-- Task statement --
Could you turn the lines below, from the very first one through the line with "title boilerplate [82, 108, 1571, 210]", both included, into a numbered list, leaving out any blank lines?
* * * *
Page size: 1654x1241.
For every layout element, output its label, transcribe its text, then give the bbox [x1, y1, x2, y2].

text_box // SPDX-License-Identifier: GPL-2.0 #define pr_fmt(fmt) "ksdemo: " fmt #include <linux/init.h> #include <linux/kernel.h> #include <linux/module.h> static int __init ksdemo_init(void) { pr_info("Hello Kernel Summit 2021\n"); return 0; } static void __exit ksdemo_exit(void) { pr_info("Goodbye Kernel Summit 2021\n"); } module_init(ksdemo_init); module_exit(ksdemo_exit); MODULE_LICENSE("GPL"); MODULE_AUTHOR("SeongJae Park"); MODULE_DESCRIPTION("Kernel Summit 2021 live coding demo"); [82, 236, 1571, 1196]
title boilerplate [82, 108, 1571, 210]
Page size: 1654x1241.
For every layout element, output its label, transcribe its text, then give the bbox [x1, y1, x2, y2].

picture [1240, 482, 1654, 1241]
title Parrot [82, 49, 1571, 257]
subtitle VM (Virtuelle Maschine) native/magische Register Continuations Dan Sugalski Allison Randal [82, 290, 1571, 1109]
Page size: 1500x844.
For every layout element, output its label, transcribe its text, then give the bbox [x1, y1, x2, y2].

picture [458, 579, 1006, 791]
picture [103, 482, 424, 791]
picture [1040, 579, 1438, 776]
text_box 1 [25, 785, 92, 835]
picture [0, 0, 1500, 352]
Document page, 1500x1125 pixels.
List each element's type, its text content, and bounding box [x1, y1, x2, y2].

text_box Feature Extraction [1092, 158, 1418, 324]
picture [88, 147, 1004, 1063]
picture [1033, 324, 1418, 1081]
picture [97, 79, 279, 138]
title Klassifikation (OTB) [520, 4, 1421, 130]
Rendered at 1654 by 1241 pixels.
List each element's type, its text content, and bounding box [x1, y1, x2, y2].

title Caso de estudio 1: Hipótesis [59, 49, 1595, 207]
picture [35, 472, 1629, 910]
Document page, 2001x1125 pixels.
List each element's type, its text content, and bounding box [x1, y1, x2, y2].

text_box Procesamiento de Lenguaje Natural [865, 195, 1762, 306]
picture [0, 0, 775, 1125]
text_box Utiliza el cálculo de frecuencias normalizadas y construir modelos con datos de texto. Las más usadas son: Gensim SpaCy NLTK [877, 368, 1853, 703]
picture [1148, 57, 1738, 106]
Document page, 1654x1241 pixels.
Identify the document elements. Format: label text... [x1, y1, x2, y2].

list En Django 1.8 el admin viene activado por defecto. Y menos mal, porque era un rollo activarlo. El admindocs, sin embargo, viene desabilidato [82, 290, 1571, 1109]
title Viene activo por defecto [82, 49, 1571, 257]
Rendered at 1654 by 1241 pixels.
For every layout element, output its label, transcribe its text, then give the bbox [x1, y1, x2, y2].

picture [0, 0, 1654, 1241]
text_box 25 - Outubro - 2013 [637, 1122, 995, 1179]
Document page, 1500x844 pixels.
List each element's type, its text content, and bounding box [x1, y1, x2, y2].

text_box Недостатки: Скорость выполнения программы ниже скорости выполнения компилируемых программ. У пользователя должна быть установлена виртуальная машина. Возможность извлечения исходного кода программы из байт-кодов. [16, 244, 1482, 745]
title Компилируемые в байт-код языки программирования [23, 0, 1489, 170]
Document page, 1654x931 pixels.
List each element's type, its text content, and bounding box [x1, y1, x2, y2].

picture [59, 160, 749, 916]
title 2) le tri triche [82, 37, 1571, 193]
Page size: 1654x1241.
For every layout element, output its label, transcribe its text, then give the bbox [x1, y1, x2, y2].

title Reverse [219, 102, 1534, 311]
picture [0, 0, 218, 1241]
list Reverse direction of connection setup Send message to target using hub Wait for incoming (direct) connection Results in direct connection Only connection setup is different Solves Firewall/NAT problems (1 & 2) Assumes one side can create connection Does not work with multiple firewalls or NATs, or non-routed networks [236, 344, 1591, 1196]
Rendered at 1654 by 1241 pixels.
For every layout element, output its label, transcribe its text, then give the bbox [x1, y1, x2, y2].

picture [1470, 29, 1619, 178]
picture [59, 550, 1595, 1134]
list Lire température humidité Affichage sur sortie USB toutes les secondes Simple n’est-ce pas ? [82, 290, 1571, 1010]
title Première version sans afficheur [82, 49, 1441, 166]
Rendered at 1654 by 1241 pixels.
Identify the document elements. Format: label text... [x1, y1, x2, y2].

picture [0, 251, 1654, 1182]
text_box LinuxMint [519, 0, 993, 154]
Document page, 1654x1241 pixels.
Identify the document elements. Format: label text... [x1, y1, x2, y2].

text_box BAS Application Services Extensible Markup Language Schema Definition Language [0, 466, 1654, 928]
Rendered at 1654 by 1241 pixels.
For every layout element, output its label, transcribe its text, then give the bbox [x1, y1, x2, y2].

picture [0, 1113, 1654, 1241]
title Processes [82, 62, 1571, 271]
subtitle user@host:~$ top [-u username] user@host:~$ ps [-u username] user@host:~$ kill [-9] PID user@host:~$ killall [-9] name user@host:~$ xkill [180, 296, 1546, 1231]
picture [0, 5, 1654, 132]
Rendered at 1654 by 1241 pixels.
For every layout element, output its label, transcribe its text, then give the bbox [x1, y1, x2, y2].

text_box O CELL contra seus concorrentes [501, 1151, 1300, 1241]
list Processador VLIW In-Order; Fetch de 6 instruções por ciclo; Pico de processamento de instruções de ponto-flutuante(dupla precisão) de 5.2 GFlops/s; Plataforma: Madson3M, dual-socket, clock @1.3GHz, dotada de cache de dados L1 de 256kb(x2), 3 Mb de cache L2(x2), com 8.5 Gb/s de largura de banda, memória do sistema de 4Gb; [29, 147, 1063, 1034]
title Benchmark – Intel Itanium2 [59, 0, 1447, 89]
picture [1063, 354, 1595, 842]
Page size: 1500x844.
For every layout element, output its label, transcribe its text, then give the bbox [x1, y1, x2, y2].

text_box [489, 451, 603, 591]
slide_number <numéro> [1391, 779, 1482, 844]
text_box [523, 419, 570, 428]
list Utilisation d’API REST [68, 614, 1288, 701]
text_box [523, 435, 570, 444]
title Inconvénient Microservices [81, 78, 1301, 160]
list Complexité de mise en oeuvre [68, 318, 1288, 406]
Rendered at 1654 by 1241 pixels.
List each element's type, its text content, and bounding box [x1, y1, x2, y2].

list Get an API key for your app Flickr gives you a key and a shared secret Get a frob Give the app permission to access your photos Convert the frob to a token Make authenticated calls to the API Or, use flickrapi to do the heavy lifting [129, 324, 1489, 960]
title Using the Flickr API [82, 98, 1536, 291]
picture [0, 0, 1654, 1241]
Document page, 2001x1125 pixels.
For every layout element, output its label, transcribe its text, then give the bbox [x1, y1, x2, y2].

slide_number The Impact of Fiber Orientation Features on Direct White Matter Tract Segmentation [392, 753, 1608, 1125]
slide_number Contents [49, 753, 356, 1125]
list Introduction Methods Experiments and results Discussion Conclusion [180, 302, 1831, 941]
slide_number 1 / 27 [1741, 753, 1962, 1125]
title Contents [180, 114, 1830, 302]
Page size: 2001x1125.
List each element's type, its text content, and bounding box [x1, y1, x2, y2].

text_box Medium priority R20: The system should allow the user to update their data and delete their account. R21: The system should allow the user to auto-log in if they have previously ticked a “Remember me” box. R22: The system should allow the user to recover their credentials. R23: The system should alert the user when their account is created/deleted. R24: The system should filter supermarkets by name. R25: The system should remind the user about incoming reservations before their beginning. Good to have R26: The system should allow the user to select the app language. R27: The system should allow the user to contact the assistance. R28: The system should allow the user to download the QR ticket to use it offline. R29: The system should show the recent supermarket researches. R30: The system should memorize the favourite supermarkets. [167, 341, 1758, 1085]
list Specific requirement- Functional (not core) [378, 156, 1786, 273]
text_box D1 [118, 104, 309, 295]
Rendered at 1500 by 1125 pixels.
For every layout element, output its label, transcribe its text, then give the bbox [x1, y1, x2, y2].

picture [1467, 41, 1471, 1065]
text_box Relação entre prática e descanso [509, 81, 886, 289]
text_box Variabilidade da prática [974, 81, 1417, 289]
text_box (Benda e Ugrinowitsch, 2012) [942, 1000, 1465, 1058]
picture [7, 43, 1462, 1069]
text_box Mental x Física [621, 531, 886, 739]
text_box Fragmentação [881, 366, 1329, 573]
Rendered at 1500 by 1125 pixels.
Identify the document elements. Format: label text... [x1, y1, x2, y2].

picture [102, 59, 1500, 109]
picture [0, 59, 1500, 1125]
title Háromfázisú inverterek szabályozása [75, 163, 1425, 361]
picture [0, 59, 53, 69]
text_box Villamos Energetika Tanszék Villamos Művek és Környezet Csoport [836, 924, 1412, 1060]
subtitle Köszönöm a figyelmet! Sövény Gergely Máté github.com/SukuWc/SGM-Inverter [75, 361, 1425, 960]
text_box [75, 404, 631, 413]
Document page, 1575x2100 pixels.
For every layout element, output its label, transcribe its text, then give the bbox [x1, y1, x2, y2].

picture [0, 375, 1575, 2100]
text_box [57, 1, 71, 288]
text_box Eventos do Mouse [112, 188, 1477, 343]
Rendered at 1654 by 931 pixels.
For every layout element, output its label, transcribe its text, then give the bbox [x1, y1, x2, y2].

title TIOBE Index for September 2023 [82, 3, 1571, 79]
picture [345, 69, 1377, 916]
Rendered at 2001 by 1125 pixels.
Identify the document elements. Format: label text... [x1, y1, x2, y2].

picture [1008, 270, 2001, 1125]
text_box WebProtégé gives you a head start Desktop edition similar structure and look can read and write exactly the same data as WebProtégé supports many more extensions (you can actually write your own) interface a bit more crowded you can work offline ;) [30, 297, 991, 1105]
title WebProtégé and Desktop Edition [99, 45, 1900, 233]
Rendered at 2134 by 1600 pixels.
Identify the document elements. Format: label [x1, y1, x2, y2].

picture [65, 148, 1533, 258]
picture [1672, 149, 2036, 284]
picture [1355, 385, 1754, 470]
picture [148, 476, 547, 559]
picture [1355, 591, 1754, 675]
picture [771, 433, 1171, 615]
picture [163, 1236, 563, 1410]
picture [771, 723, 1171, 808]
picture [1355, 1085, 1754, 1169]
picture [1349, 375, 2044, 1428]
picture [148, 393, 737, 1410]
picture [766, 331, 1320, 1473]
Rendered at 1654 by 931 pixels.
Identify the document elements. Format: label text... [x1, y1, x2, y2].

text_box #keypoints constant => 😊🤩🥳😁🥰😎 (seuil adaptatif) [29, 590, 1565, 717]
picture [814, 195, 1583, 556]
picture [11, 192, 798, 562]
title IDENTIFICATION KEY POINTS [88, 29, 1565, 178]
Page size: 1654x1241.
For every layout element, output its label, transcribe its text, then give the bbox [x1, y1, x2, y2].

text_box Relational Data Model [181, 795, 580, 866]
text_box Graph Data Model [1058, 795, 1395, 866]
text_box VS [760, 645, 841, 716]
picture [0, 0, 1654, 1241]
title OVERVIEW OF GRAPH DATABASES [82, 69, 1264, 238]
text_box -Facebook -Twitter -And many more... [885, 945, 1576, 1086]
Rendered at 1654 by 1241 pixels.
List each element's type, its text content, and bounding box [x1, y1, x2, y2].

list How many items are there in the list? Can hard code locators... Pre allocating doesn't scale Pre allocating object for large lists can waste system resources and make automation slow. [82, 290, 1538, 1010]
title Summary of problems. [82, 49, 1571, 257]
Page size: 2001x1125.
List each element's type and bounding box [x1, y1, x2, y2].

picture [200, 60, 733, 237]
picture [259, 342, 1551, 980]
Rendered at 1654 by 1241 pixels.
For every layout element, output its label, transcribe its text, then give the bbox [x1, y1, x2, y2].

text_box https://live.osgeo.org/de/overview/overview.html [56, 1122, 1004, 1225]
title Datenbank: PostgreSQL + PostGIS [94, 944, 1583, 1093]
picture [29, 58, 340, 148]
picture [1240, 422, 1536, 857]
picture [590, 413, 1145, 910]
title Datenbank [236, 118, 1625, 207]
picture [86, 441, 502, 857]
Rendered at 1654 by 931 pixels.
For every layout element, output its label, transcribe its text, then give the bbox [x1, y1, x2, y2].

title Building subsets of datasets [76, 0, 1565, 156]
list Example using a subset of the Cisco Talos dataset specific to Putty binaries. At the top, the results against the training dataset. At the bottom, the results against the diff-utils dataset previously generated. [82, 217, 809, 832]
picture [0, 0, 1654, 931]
* * * *
-- Correct response --
1. Page size: 1654x1241.
2. For every layout element, output its label, transcribe its text, then give the bbox [x1, y1, x2, y2].
3. text_box // SPDX-License-Identifier: GPL-2.0 #define pr_fmt(fmt) "ksdemo: " fmt #include <linux/init.h> #include <linux/kernel.h> #include <linux/module.h> static int __init ksdemo_init(void) { pr_info("Hello Kernel Summit 2021\n"); return 0; } static void __exit ksdemo_exit(void) { pr_info("Goodbye Kernel Summit 2021\n"); } module_init(ksdemo_init); module_exit(ksdemo_exit); MODULE_LICENSE("GPL"); MODULE_AUTHOR("SeongJae Park"); MODULE_DESCRIPTION("Kernel Summit 2021 live coding demo"); [82, 236, 1571, 1196]
4. title boilerplate [82, 108, 1571, 210]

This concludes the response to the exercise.